The White House is rolling out a nationwide push to reduce homelessness 25% by the start of 2025 as major cities across the country wrestle with a growing, stubborn crisis.
The Biden administration's plan, which was announced Monday, will offer federal intervention for a problem that has been mounting for years. Federal agencies will work with states and cities to target unsheltered homelessness, expand housing and services and attempt to prevent homelessness before it happens, according to the administration.
The plan builds off the March 2021 American Rescue Plan, which gave tens of billions of dollars in rental assistance to people struggling during the pandemic. Biden also has requested an increase in the Department of Housing and Urban Development's homelessness assistance spending of more than $360 million for the 2023 fiscal year, the White House said.
The plan aims to maximize the use of existing resources and will inform future budget requests across all agencies, said Caroline Cournoyer, Communications Manager for the council that created the plan.

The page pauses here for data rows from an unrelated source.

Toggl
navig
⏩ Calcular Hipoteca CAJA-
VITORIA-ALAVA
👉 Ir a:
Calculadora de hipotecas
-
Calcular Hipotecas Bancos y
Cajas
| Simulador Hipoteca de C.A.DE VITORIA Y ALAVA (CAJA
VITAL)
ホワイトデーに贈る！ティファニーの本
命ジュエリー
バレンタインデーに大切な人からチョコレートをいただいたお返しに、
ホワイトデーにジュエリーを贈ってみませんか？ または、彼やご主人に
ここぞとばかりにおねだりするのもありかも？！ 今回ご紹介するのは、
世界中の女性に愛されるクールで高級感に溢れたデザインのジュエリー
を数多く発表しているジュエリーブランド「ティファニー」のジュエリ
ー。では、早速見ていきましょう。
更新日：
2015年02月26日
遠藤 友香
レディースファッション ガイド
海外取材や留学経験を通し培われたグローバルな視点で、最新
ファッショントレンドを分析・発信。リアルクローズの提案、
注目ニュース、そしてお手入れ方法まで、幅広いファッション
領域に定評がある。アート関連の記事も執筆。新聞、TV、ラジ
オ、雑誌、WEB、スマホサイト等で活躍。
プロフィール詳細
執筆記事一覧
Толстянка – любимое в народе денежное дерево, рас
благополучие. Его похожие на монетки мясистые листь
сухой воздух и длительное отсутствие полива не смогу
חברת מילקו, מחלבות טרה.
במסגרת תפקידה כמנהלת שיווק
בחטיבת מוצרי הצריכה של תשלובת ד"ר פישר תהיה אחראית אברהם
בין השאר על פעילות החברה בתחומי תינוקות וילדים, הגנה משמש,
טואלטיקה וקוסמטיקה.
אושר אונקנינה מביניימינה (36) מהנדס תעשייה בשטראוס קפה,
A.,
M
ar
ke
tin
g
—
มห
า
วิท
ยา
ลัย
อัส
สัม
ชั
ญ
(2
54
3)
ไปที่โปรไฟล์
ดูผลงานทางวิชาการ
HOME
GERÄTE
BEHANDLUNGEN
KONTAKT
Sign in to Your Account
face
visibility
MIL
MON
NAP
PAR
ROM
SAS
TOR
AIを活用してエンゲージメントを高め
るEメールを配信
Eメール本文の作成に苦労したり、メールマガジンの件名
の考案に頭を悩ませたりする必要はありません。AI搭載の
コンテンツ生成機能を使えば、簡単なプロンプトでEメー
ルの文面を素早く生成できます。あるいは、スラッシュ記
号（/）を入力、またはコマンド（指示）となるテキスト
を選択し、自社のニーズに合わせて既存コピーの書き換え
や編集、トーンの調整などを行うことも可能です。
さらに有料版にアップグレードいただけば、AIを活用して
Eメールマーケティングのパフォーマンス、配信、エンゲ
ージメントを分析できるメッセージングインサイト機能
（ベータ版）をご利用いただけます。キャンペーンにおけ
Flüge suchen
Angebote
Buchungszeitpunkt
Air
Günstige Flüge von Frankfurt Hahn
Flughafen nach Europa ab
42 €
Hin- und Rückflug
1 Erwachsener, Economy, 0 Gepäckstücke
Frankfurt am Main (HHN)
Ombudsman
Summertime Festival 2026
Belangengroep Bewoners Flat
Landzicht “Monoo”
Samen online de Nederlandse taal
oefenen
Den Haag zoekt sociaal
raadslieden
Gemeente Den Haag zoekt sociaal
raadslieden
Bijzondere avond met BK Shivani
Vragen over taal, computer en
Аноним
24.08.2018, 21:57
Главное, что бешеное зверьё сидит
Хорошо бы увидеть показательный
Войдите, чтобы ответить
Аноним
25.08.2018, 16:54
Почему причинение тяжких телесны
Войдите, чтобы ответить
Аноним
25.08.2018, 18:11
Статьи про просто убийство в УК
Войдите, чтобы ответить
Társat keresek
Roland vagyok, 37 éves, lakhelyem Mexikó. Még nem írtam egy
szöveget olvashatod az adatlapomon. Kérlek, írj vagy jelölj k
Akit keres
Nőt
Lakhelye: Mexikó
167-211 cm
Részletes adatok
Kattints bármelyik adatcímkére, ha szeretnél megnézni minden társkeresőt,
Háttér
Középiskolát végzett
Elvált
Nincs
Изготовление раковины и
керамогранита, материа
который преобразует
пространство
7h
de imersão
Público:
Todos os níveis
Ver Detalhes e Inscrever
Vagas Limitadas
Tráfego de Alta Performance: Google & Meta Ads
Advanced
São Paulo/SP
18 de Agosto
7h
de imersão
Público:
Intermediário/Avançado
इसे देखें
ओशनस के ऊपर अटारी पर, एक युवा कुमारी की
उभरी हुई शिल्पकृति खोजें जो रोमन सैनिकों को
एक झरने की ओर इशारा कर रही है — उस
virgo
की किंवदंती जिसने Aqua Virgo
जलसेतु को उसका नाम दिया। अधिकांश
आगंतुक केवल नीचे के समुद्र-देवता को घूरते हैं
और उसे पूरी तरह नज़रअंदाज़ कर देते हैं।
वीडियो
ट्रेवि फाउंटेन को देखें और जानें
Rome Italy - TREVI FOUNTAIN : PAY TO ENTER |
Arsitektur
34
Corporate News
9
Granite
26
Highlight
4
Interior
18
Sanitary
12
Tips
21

The Biden administration's Interagency Council on Homelessness will send federal staff to targeted communities with acute needs and work to create solutions with local leaders, including people who have experienced homelessness.
By working directly with cities, the federal government hopes to quickly mobilize federal resources and streamline the creation of housing and services such as health care and job training, a process that has faced administrative hurdles in the past.
Individualized approaches in each community will mean solutions to homelessness won't be one-size-fits-all, White House officials said, although they have not shared a list of areas selected. The administration said in a press release that a rise in local strategies in some U.S. cities that forces homeless people off the streets was troubling, arguing it criminalizes homelessness without offering solutions to the problem.
The Biden administration's Interagency Council on Homelessness includes HUD and the U.S. Departments of Health and Human Services, Veterans Affairs, Education, Agriculture, Labor, and 13 other federal agencies.
Federal data shows 582,462 people were experiencing homelessness in January 2022 – a number about the population of Milwaukee. The number includes people living in shelters and unsheltered people. The U.S. saw a .3% increase in homelessness since 2020, not an overall spike, federal officials said. Notably, veteran homelessness dropped more than 11% since 2020, and homelessness among families and unaccompanied children also decreased, according to HUD.
Although federal data doesn't show a rise in homelessness nationally, encampments in many U.S. cities became more visible during the pandemic, sparking debate and concern among the public and putting pressure on elected officials to address the growing problem. Since 2020, the unsheltered homeless population, which includes encampments, increased by more than 3%. Chronic homelessness, which includes many people with disabilities, increased 15%.